Bootscanning of SIVgsn-99CM166 against the six major SIV lineages. Bootscan analysis was performed on the concatenated nucleotide alignment with the nonoverlapping regions of gag, pol, env, vif, and nef with strains SIVsyk, SIVsun, SIVlhoest, SIVcpzUS, SIVcpzGAB, SIVcpzANT, SIVagmVER155, SIVagmTAN1, SIVmnd1, SIVsmH4, and SIVcol and by grouping them by lineage. Since saturation always occurred at the third codon position for all genes (see Table 2), the bootscan analysis was performed on first plus second codon positions with a sliding window of 500 nucleotides and a 20-nucleotide step increment and 1,000 bootstrap replicates. Below the graph, the bar at the top locates the gene regions, and the colored bar indicates the position of the putative recombination breakpoints in the SIVgsn genome.

FIG. 5.

Unrooted neighbor-joining trees of fragments I, II, III, and IX (see Table 2 and Fig. 4), including 23 SIV/HIV strains of the six major known SIV lineages and the new SIVgsn-99CM166 and SIVgsn-99CM71 isolates (boxed in black). Horizontal branch lengths are drawn to scale, with the bar indicating 0.1 nucleotide replacement per site.

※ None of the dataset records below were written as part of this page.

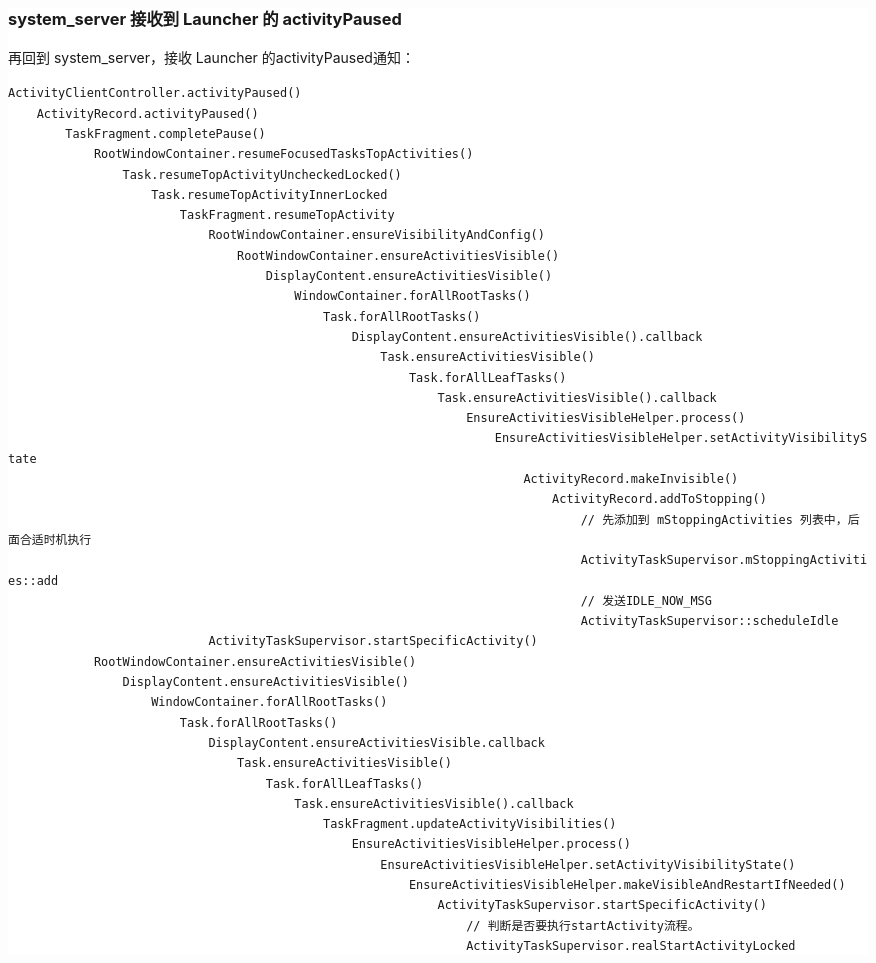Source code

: ###  system_server 接收到 Launcher 的 activityPaused

再回到 system_server，接收 Launcher 的activityPaused通知：    

```
ActivityClientController.activityPaused()
    ActivityRecord.activityPaused()
        TaskFragment.completePause()
            RootWindowContainer.resumeFocusedTasksTopActivities()
                Task.resumeTopActivityUncheckedLocked()
                    Task.resumeTopActivityInnerLocked
                        TaskFragment.resumeTopActivity
                            RootWindowContainer.ensureVisibilityAndConfig()
                                RootWindowContainer.ensureActivitiesVisible()
                                    DisplayContent.ensureActivitiesVisible()
                                        WindowContainer.forAllRootTasks()
                                            Task.forAllRootTasks()
                                                DisplayContent.ensureActivitiesVisible().callback
                                                    Task.ensureActivitiesVisible()
                                                        Task.forAllLeafTasks()
                                                            Task.ensureActivitiesVisible().callback
                                                                EnsureActivitiesVisibleHelper.process()
                                                                    EnsureActivitiesVisibleHelper.setActivityVisibilityState
                                                                        ActivityRecord.makeInvisible()
                                                                            ActivityRecord.addToStopping()
                                                                                // 先添加到 mStoppingActivities 列表中，后面合适时机执行
                                                                                ActivityTaskSupervisor.mStoppingActivities::add
                                                                                // 发送IDLE_NOW_MSG
                                                                                ActivityTaskSupervisor::scheduleIdle
                            ActivityTaskSupervisor.startSpecificActivity()
            RootWindowContainer.ensureActivitiesVisible()
                DisplayContent.ensureActivitiesVisible()
                    WindowContainer.forAllRootTasks()
                        Task.forAllRootTasks()
                            DisplayContent.ensureActivitiesVisible.callback
                                Task.ensureActivitiesVisible()
                                    Task.forAllLeafTasks()
                                        Task.ensureActivitiesVisible().callback
                                            TaskFragment.updateActivityVisibilities()
                                                EnsureActivitiesVisibleHelper.process()
                                                    EnsureActivitiesVisibleHelper.setActivityVisibilityState()
                                                        EnsureActivitiesVisibleHelper.makeVisibleAndRestartIfNeeded()
                                                            ActivityTaskSupervisor.startSpecificActivity()
                                                                // 判断是否要执行startActivity流程。  
                                                                ActivityTaskSupervisor.realStartActivityLocked
```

Numbers along the branches represent percentage of bootstrap replicates (out of 1,000) for which the sequences at one end of the branch are monophyletic in the neighbor-joining tree. The maximum-likelihood method gives a similar tree topology: an asterisk along a branch indicates that the branch has a P value of <0.001 in the maximum-likelihood analysis. The trees were inferred with first plus second codon position with the TN plus Inv plus G, HKY plus Inv plus G, HKY plus G, or GTR plus G model (see Table 4).

FIG. 6.

Alignment of gp120 of SIVgsn-99CM71, SIVgsn-99CM166, SIVcpzANT, SIVcpzGAB, HIV1-YBF30, HIV1-ANT70, and HIV1-U455. The amino acid sequence of SIVgsn-99CM71 is shown on the top, with variable regions analogous to those observed in previously described SIVs indicated. The CD4 binding domain is shown. An asterisk represents a conserved cysteine residue. Dots indicate amino acid identity at a residue, and dashes indicate gaps introduced to optimize alignment.